Я тебя узнала сразу, и не поздно еще. Солнце садится за Кумранскими пещерами, смотри.
Помнишь мастерскую Маэстро, на Сретенском бульваре? Мне было 16-17-18-19-20, я переводила гравюры Маэстро в восковые рельефы. Ты врывался в мастерскую то один, то с Карякиным, то с Зиновьевым, то с Шиферсом, то вы все вместе заявлялись, и мы с Леной Елагиной варили вам кофе. Лена была вхожа в ваши беседы, я считалась еще маленькой и глупой. Мне казалось, что самое важное в мастерской - это лепить, переводить двумерное пространство в трехмерное. Все вы, и ты, в свою первую, наголо бритую голову, отвлекали Маэстро от работы. Теперь ясно, что за лепкой я пропустила самое главное, - твои свободные импровизации на тему сущности вещей. Маэстро обожал тебя и величал Мерабушкой.
Сретенский бульвар с покосившимися домами и полуразрушенными особняками доживал последние дни. В кафе "Ландыш" заседали алкаши, а рядом, в особняке Тургеневской читальни, старый библиотекарь, Абрам Давидович Иерусалимский, подшивал свежие номера газет к старым. Он знал, что подшивает вранье к вранью, но того требовала этика библиотечного дела. Темный песок, которым тогда еще посыпали улицы, лип к подошвам, когда снег стаивал, вокруг сапог образовывлась грязная лужа. В мастерской мы не переобувались, зачем? Вокруг мешков с гипсом лежала белая пыль, ошметки глины на полу, воск в брикетах повсюду...
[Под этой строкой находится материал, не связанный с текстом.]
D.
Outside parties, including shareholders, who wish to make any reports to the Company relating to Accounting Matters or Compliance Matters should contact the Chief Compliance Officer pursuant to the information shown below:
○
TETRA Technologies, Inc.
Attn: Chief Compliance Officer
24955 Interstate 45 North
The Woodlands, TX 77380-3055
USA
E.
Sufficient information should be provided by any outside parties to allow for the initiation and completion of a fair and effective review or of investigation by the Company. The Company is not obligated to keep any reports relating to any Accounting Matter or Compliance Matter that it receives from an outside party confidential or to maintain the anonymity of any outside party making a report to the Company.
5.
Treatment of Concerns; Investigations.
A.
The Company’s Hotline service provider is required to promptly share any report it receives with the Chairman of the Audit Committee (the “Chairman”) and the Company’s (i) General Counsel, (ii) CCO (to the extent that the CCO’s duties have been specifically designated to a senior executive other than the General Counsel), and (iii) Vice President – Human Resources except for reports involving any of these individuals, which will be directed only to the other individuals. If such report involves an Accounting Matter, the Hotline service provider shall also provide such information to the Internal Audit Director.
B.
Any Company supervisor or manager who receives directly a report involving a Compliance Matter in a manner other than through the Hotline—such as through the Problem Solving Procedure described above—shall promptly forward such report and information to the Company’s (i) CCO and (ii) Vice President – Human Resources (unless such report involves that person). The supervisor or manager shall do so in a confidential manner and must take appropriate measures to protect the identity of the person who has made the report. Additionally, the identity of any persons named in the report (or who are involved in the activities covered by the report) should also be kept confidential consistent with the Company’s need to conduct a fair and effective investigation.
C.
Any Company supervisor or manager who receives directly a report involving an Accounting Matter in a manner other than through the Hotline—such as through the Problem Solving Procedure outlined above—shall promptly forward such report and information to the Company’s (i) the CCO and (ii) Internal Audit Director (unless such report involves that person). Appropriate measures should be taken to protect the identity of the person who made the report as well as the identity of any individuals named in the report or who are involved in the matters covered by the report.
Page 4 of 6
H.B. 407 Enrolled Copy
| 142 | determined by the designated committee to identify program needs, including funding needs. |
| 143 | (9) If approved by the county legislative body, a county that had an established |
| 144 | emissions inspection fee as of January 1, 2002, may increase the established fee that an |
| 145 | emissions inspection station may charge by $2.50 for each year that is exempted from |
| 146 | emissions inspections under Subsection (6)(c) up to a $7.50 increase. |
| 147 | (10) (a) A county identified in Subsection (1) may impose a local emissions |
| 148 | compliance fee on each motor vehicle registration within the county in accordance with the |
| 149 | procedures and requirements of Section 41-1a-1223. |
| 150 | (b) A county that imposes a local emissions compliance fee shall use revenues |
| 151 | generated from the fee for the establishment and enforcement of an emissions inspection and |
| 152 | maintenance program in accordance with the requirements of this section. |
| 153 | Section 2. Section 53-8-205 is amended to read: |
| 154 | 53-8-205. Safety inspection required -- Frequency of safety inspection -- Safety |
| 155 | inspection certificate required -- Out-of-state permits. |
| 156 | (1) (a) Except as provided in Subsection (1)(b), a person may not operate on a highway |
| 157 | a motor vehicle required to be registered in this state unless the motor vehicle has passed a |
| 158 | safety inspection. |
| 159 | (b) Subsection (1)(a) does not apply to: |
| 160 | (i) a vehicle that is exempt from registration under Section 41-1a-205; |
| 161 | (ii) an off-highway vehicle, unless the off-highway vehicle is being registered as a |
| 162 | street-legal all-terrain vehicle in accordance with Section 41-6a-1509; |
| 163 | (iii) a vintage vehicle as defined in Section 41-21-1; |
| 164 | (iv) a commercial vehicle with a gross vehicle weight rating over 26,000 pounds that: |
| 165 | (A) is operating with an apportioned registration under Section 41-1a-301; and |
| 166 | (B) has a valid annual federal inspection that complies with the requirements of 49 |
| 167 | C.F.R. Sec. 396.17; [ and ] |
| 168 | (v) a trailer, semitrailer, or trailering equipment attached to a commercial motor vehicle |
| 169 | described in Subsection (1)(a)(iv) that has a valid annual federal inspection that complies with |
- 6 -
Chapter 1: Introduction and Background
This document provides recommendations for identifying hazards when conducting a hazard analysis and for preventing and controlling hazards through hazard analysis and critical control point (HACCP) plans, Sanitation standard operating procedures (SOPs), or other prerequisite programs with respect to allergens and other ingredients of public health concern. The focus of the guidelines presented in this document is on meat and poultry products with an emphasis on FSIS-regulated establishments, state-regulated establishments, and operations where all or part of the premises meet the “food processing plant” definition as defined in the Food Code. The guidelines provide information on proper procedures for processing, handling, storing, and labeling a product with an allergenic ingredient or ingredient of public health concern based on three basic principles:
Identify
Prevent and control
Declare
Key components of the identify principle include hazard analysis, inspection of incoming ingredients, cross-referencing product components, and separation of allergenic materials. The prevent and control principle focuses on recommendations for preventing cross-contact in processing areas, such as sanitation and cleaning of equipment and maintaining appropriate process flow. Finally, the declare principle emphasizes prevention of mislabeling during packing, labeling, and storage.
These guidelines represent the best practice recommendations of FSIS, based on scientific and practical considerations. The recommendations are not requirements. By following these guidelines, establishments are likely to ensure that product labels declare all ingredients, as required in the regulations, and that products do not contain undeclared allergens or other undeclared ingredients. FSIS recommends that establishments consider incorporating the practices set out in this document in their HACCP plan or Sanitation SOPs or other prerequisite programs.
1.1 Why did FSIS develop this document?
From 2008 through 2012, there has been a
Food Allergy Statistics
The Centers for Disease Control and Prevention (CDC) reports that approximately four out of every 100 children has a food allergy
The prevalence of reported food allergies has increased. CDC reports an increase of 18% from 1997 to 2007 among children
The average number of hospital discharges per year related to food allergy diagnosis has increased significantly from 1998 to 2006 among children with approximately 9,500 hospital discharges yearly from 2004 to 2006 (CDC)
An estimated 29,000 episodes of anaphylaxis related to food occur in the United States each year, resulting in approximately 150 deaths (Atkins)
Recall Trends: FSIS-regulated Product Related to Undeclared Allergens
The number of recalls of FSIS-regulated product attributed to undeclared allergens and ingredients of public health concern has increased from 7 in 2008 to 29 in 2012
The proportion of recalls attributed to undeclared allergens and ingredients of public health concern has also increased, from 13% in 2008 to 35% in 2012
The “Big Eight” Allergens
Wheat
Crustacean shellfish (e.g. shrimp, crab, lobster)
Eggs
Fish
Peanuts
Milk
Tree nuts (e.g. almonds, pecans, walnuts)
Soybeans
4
В комнате Маэстро, с гравюрами, альбомами, книгами и рукописями заседала элита - сброд отщепенцев, нынче рассеянный по миру. Впрочем, это все описал Зиновьев в "Зияющих высотах". Он ухватил циклодинамику бесед, высеивание кристаллов смысла в атмосферу абсурда. Он писал быстро, накручивая спираль за спиралью, - и добравшись до высот, обнаружил там зияющую пустоту.
Потом бульвар разворотили бульдозерами, Тургеневская читальня рухнула, как карточный домик. Старый библиотекарь умер. Маэстро перебрался ближе к метро "Проспект Мира". Последнее, что я помню лепила - рельеф к новому зданию МХАТа, - маски. Когда рельеф был готов, власти приняли решение его заморозить, сделать что-нибудь попроще.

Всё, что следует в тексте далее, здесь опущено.